The sigh. It gives all your thoughts away. You do it subconsciously, almost involuntarily, it just comes out. And there is no taking it back. You know what my involuntary thing is when I see someone different? A smile. Not because I am better then you, but because I know. I know that the precious life, that has seen more and been through more then you want to imagine, is beautiful. I know that that precious life has the same basic need that every human being has- to be accepted and loved. I know that their day was probably going pretty damn fantastically until you pitied them and they remembered the world sees them as pitiful. I know how good it feels to be smiled at with understanding and admiration, not sympathetic, eyes.

The sigh. I hate it.

A smile, that makes my day.




Oh, and hello again Blog. I told you it was not a good bye. Not sure when our next encounter will be, but until then, see you later.

Monday, June 4, 2012

This isn't good-bye, just see you later

Dear Blog-

Its been a while. 17 days to be exact. I've tried to write a few times, but the words, they just wouldn't come. Our relationship has changed over time. And I am not saying we still can't be friends, but I just don't need you like I used to.

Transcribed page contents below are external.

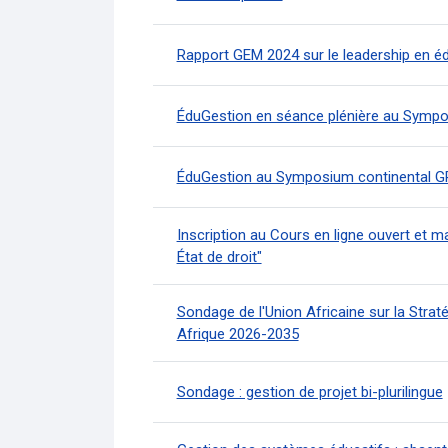
Rapport GEM 2024 sur le leadership en é
ÉduGestion en séance plénière au Sympos
ÉduGestion au Symposium continental G
Inscription au Cours en ligne ouvert et m
État de droit"
Sondage de l'Union Africaine sur la Straté
Afrique 2026-2035
Sondage : gestion de projet bi-plurilingue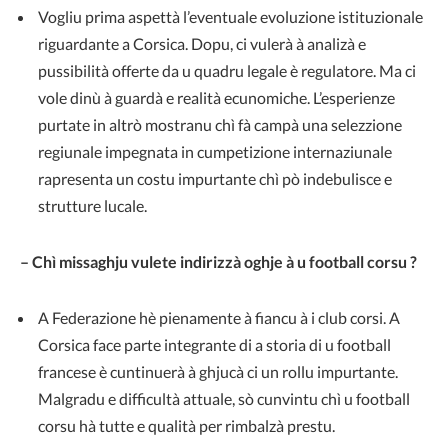
Vogliu prima aspettà l’eventuale evoluzione istituzionale
riguardante a Corsica. Dopu, ci vulerà à analizà e
pussibilità offerte da u quadru legale è regulatore. Ma ci
vole dinù à guardà e realità ecunomiche. L’esperienze
purtate in altrò mostranu chì fà campà una selezzione
regiunale impegnata in cumpetizione internaziunale
rapresenta un costu impurtante chì pò indebulisce e
strutture lucale.
– Chì missaghju vulete indirizzà oghje à u football corsu ?
A Federazione hè pienamente à fiancu à i club corsi. A
Corsica face parte integrante di a storia di u football
francese è cuntinuerà à ghjucà ci un rollu impurtante.
Malgradu e difficultà attuale, sò cunvintu chì u football
corsu hà tutte e qualità per rimbalzà prestu.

This is a place of healing for me. The whole blogging world is. Starting with a little place called Enjoying All the Small Things all the way to my own little corner with you. Its taken almost two years, but I am starting to feel whole again.

See, the gratification and encouragement I got from sharing my heart and receiving love via comments from both friends and strangers was my Prozac. Sitting down to a white page and a blinking curser and writing sometimes for hours on end was my therapist. As I wrote the words, I spoke to myself. I saw my life- and I saw how I want to perceive my life. The things I liked, the things I didn't and how I could be the wife/mom/daughter I want to be. My days were easier to handle knowing I had this escape. Knowing at the end of the day, I would sift through countless pictures and thoughts and see how lucky I am. I grew with you, Blog. You held me together when I could so have easily fallen apart.

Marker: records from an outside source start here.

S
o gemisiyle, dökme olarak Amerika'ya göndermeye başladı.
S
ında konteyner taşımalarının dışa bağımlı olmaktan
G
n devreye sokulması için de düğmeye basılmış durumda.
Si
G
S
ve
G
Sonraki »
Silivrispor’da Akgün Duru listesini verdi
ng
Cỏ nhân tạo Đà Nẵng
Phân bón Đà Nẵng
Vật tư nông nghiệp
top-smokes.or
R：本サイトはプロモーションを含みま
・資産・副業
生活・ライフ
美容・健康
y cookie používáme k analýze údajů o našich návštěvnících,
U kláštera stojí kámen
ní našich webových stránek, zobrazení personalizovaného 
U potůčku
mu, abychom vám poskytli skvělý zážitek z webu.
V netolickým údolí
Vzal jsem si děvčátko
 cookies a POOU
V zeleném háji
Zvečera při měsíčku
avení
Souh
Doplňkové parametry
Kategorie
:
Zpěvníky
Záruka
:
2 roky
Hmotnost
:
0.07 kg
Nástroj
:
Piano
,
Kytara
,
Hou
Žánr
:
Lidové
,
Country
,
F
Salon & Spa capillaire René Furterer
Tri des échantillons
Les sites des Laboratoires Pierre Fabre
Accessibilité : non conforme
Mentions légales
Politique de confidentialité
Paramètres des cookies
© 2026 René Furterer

And then there is the whole special need's blogging community. I have made friends from next door to across the globe who every day help me navigate through these waters. Open my eyes to things, stand next to me to fight for rights and fight against ignorance. I never would have met them without you.

I've heard 2 is a turning point.  The magic number for the heart to heal from the initial shock. Every ounce of strength I have had has come from my God. There is nothing I can take credit for. But as I have been leaning on Him just to stand, I can now feel Him underneath me pushing me along. Still guiding me, but letting me know my baby legs are strong enough with Him as my base. Which has also led me to lose the need to pour my heart here. I have Him to listen to me, and I now fully feel that is enough.

I've held on to excuses to keep this relationship going far longer then it should have. That its the most convenient place to journal/scrapbook. That people like to read it. Or most conceitedly, that people need to read it. But I leave rest assured that I can stop as there are many people out there blogging my thoughts, hopes and dreams. And as far as scrap booking, well without you blog, now I will have the time to do it. And its not like I am taking you down, my messages are out there, help for parents going through those dark, unknown days of diagnosis's, hospitalizations and surgeries.

Thank you for everything. You helped me make this a better life for Fiona. She will benefit from the blogging being done about Down syndrome and Mosaic Down syndrome awareness, and for that I am forever grateful. And double cheers if it helps more parents realize the precious gift they have been blessed with with that extra 21st chromosome. Keep up the good work  Kelle, Holly, Deanna, Patti and all the other amazing Ds bloggers you can find on my side bar.